[8-K] iQSTEL Inc Reports Material Event
iQSTEL Inc. filed an amendment to its Stock-for-Stock Exchange Agreement that gives each party flexibility to satisfy a $500,000 dividend obligation either by distributing up to 50% of the shares received from the counterparty (specified as up to 75,529 iQSTEL shares to Cycurion and up to 1,933,488 Cycurion shares to iQSTEL) or by distributing an equivalent value of its own authorized common stock using the original agreement's valuation method. The amendment extends the closing window for issuance and delivery of shares from 30 to 60 business days following the original effective date of September 2, 2025, and sets a firm deadline of December 15, 2025 for completing required regulatory filings to enable dividend distribution by December 31, 2025. Parties must ensure any dividend shares comply with federal and state securities laws and Nasdaq listing rules.
- Dividend payment flexibility: Parties may satisfy the $500,000 dividend obligation by distributing up to 50% of shares received or an equivalent value of their own authorized stock
- Preserves received shares if a party elects to distribute its own stock, maintaining original share receipts
- Extended issuance window from 30 to 60 business days provides additional time to complete closing mechanics
- Firm regulatory filing deadline (December 15, 2025) intended to enable dividend distribution by December 31, 2025
- Delay risk: Extension from 30 to 60 business days could postpone expected dividend distribution
- Regulatory execution burden: Parties must ensure compliance with federal and state securities laws and Nasdaq listing rules, creating procedural and legal obligations that could complicate timely distribution
- Hard filing milestone: The December 15 deadline compresses time available for SEC, FINRA and Nasdaq processes to be completed before year-end distribution
Insights
TL;DR: Amendment adds practical dividend settlement options and extends timing, reducing immediate execution risk but delaying completion.
The amendment materially changes settlement mechanics by allowing dividends to be paid either with up to 50% of received counterparty shares or an equivalent value of the issuer's own authorized shares, preserving received share counts if a party elects to distribute its own shares. This provides flexibility for capital structure management and liquidity planning. The extension from 30 to 60 business days offers more operational runway to satisfy transfer and regulatory requirements. However, the new firm filing deadline of December 15 to enable distribution by December 31 indicates a hard calendar constraint that management must meet to avoid further delay.

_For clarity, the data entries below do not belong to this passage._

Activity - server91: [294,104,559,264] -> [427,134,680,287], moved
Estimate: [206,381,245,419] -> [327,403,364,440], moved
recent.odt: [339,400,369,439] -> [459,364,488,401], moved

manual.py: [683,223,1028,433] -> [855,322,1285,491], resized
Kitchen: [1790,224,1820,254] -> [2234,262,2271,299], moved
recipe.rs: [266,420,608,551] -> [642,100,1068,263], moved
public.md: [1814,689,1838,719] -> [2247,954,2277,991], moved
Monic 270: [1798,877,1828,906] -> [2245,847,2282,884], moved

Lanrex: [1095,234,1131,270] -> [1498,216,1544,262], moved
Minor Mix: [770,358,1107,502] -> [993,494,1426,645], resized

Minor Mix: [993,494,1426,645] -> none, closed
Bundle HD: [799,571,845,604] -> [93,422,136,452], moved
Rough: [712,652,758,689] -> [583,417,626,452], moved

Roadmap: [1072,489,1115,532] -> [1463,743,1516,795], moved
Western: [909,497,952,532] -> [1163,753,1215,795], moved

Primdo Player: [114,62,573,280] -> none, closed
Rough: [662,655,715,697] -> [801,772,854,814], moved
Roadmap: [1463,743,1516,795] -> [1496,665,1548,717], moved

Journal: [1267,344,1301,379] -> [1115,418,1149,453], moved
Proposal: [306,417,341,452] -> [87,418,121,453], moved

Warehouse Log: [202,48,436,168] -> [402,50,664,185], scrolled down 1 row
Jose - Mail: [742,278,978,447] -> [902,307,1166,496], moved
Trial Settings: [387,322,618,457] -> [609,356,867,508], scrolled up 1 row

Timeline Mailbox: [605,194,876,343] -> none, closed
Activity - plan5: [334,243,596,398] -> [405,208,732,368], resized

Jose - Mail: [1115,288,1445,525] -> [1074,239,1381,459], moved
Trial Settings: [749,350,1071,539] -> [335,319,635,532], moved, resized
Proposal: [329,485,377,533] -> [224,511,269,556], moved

TL;DR: Governance terms add distribution choice and explicit compliance responsibility, increasing procedural clarity.
The amendment clarifies dividend execution options and explicitly requires compliance with federal and state securities laws and Nasdaq rules, which shifts clear legal responsibility to each party for any distributed shares. Specifying exact share counts tied to the 50% option enhances transparency for shareholders. The December 15 regulatory-filing milestone imposes a clear governance-controlled deadline, which is useful for accountability but compresses the timeline for regulatory approvals and exchange notifications.